Dalam Olimpiade Fisika Internasional (International Physics Olympiad atau IPhO), suatu negara dapat berpartisipasi jika negara itu pernah menjadi observer (pengamat) minimal 2 kali atau negara yang menjadi tuan rumah bersedia mengundangnya secara khusus. Untuk mendapatkan izin ini, mereka menghadap Prof. Hans Von Baeyer yang merupakan panitia pelaksana Olimpiade Fisika Internasional ke-24. Namun, Prof. Von Baeyer yang juga merupakan professor di College of William and Mary, tidak bisa memberikan keputusan. Keputusan bisa atau tidaknya Indonesia ikut, tergantung pada Prof. Arthur Eisenkraft yang merupakan direktur eksekutif IPhO ke-24, yang berkedudukan di New York. Hingga bulan Mei 1993, dua bulan menjelang olimpiade, keputusan izin mengikuti IPhO masih belum ada.
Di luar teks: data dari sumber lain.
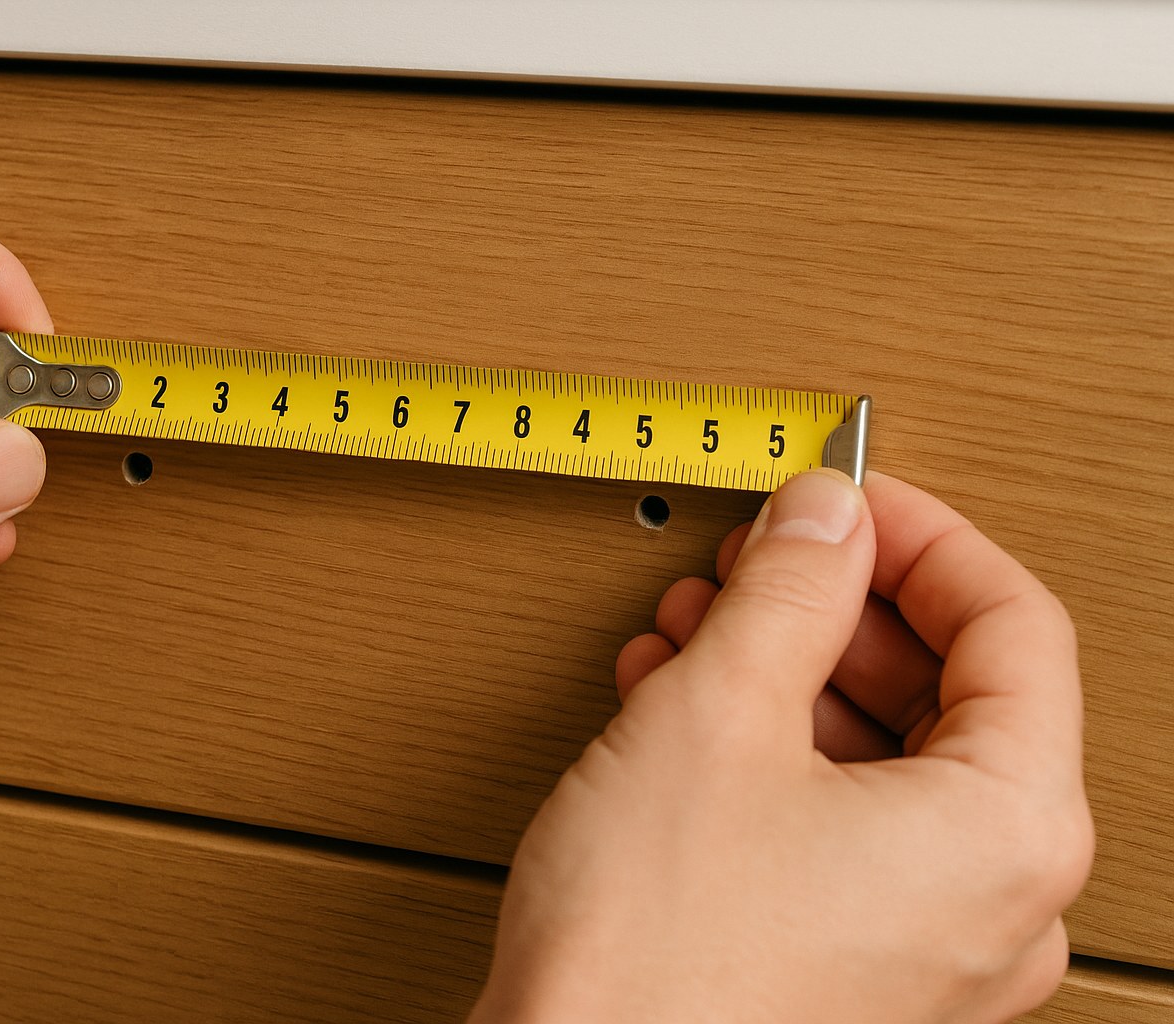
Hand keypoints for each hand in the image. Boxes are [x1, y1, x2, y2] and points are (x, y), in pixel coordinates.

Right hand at [471, 469, 1092, 1023]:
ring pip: (884, 760)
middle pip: (952, 694)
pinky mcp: (853, 971)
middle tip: (760, 559)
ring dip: (789, 673)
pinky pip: (841, 827)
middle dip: (839, 607)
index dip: (923, 537)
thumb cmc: (652, 961)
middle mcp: (996, 904)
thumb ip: (790, 590)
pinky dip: (771, 752)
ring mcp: (928, 950)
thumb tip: (825, 517)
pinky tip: (682, 708)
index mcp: (1009, 832)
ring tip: (698, 630)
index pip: (1015, 625)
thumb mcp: (717, 716)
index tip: (850, 498)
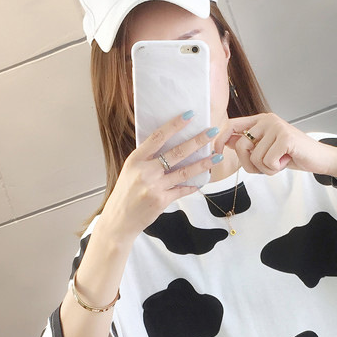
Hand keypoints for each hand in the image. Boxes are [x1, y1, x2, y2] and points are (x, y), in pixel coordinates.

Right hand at [100, 112, 220, 242]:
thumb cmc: (125, 194)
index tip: (189, 115)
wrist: (119, 220)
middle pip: (176, 152)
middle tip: (212, 132)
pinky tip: (203, 179)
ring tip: (217, 156)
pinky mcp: (162, 201)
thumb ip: (147, 159)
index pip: (158, 137)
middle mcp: (145, 171)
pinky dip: (193, 185)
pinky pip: (182, 190)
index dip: (175, 125)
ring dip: (203, 163)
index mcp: (136, 159)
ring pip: (184, 172)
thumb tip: (168, 145)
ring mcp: (154, 187)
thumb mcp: (130, 170)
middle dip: (197, 141)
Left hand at [214, 113, 336, 177]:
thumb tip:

Untuk mencari dana, mereka menceritakan rencana mereka di internet. Hasilnya, melalui teman-teman di mailing list di berbagai negara yang sedang kuliah di Amerika, Jepang, Australia, dan Eropa tergerak untuk membantu. Roy Sembel, seorang profesor keuangan yang waktu itu masih berstatus mahasiswa, menyingsingkan lengan bajunya membantu menggalang dana lewat internet dan ketika terkumpul jumlahnya ternyata cukup untuk pembinaan selama 2 bulan. Sedangkan untuk tiket keberangkatan para siswa ini, penerbit Intan Pariwara yang menerbitkan buku-buku Fisika bersedia membantu memberikan 3 tiket, dan sisa dua tiket lagi terkumpul dari orang tua murid.
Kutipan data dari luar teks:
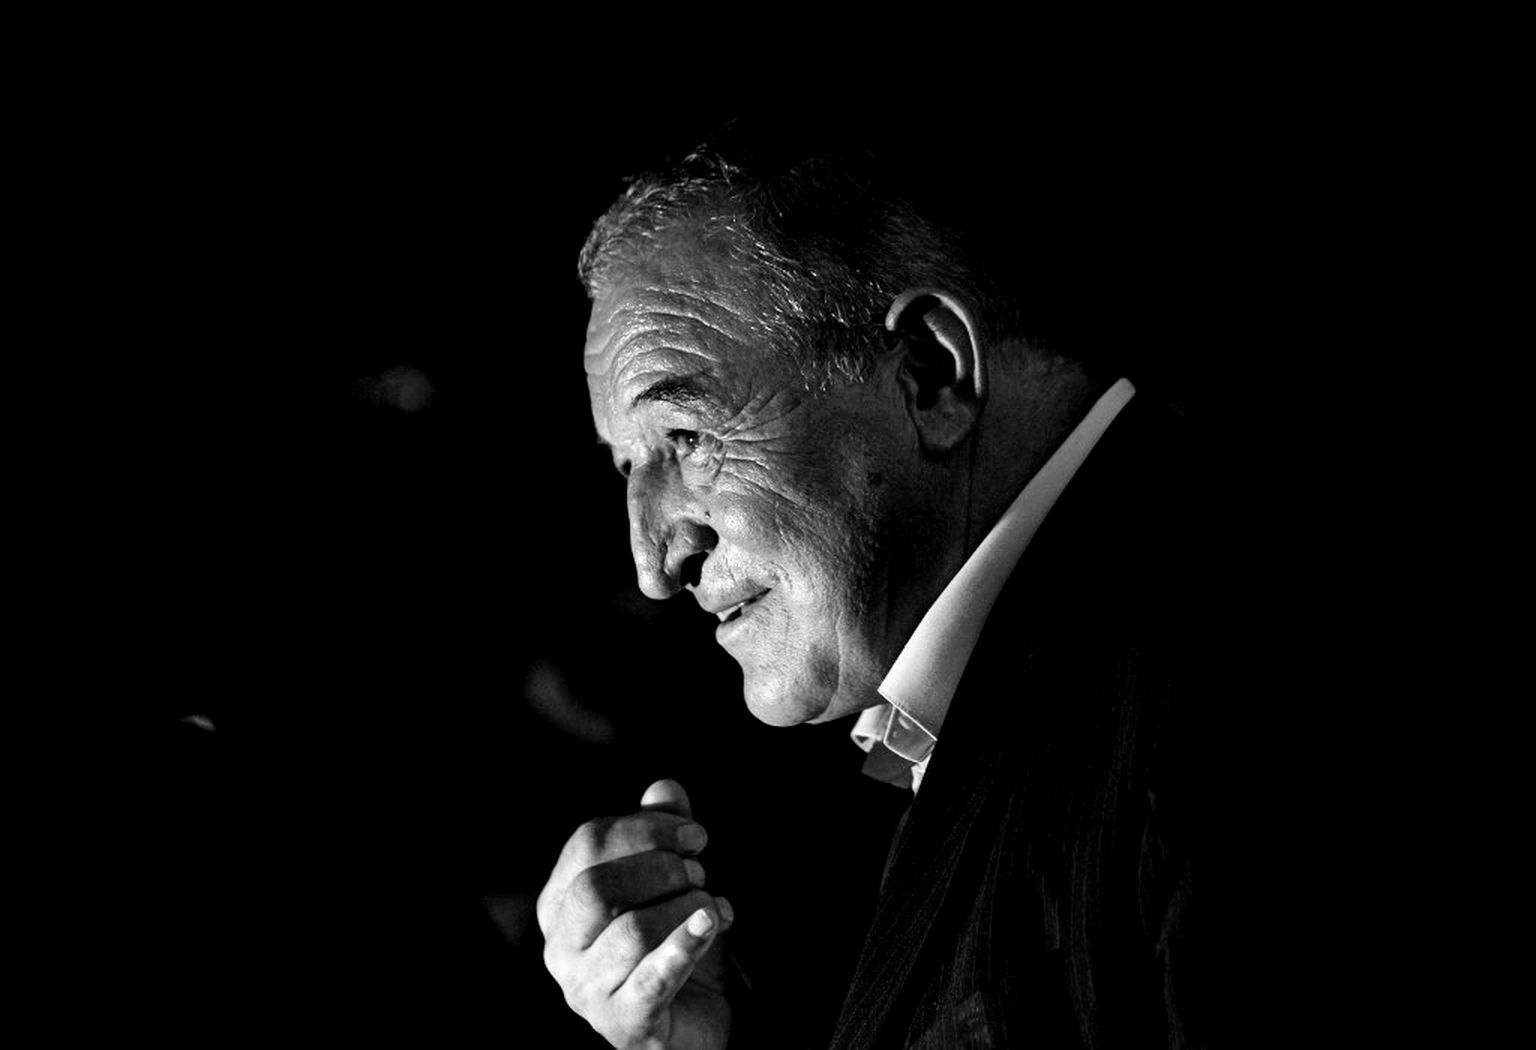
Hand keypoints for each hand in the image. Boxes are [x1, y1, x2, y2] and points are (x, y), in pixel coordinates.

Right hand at [538, 779, 734, 1048]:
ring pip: (630, 932)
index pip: (587, 844)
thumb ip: (661, 832)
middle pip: (597, 886)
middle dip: (660, 868)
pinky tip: (712, 922)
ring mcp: (585, 991)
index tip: (696, 835)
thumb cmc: (668, 944)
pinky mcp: (622, 1024)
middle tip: (701, 873)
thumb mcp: (667, 883)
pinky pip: (652, 980)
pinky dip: (685, 945)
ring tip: (712, 906)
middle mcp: (560, 947)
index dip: (646, 829)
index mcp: (560, 902)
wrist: (691, 1024)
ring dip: (684, 907)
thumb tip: (663, 787)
Pelatihan dilakukan setiap hari Senin—Sabtu, mulai dari jam 07.00 pagi hingga jam 23.00. Kemudian para siswa ini melanjutkan belajar mandiri hingga pukul 01.00 dinihari; Mereka mengerjakan soal-soal fisika mulai dari yang mudah hingga yang paling sulit. Dari soal fisika level SMA hingga soal fisika level perguruan tinggi. Hasilnya, Oki Gunawan berhasil meraih medali perunggu pertama Indonesia di IPhO dan Jemmy Widjaja mendapatkan hadiah harapan (honorable mention). Indonesia menempati posisi 16 dari 42 negara peserta.
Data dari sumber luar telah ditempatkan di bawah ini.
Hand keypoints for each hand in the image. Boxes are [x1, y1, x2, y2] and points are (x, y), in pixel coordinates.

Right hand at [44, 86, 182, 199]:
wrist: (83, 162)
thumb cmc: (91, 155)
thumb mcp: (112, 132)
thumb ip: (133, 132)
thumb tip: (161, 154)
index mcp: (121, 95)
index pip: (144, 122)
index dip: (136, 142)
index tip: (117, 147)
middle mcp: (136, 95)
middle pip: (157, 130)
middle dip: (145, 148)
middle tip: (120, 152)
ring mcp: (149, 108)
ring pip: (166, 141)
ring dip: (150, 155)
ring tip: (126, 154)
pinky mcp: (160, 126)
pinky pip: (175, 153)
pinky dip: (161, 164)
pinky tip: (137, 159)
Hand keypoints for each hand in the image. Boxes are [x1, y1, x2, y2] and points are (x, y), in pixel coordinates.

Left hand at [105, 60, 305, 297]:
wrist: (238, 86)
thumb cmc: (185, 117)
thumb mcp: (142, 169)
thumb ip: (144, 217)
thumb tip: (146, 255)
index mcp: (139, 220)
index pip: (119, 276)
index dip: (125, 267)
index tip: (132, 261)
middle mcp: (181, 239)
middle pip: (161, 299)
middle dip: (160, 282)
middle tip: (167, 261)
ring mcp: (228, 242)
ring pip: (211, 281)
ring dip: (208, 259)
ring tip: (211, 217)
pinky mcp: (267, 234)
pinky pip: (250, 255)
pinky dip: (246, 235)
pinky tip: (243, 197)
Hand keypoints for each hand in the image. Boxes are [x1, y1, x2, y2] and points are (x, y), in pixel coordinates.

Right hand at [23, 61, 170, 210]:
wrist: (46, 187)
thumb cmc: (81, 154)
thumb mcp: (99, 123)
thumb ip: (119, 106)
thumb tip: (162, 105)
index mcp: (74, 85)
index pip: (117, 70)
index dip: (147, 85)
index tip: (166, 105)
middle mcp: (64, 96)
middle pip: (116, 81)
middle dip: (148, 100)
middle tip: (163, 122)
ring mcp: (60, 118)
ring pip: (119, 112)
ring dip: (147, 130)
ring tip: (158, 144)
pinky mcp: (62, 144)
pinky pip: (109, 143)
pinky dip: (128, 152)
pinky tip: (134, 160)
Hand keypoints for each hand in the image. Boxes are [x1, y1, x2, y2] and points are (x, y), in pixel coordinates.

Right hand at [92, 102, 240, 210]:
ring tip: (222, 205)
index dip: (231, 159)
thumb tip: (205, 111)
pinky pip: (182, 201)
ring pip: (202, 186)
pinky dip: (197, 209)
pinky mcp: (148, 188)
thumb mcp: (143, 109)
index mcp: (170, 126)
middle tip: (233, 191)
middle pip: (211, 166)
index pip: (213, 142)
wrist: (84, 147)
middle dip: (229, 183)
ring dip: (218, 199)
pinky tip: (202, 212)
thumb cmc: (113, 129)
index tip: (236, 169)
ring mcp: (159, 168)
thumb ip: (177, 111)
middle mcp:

Secara hukum, Yayasan TOFI dibentuk pada tanggal 2 Juni1995 oleh 4 orang pemuda: Yohanes Surya, Agus Ananda, Roy Sembel dan Joko Saputro. Joko Saputro kini menjabat sebagai koordinator Tim Olimpiade Komputer Indonesia. Pada 2000 hingga 2010, proses seleksi dilakukan bersama antara Yayasan TOFI dan pemerintah dalam hal ini, Kementerian Pendidikan dan Kebudayaan. Pemerintah melakukan seleksi melalui ajang Olimpiade Sains Nasional. Namun, sejak 2011 kerja sama itu sudah tidak berjalan lagi. TOFI asuhan Yohanes Surya berubah menjadi Center of Science and Mathematics Olympiad (CoSMOs). Tim ini diketuai oleh Hendra Kwee, alumni TOFI 1997. Pada akhir 2016, pembinaan TOFI dilakukan oleh Yayasan Simetri.
Hingga tahun 2013, Indonesia melalui TOFI sudah mempersembahkan sekitar 103 medali.[1]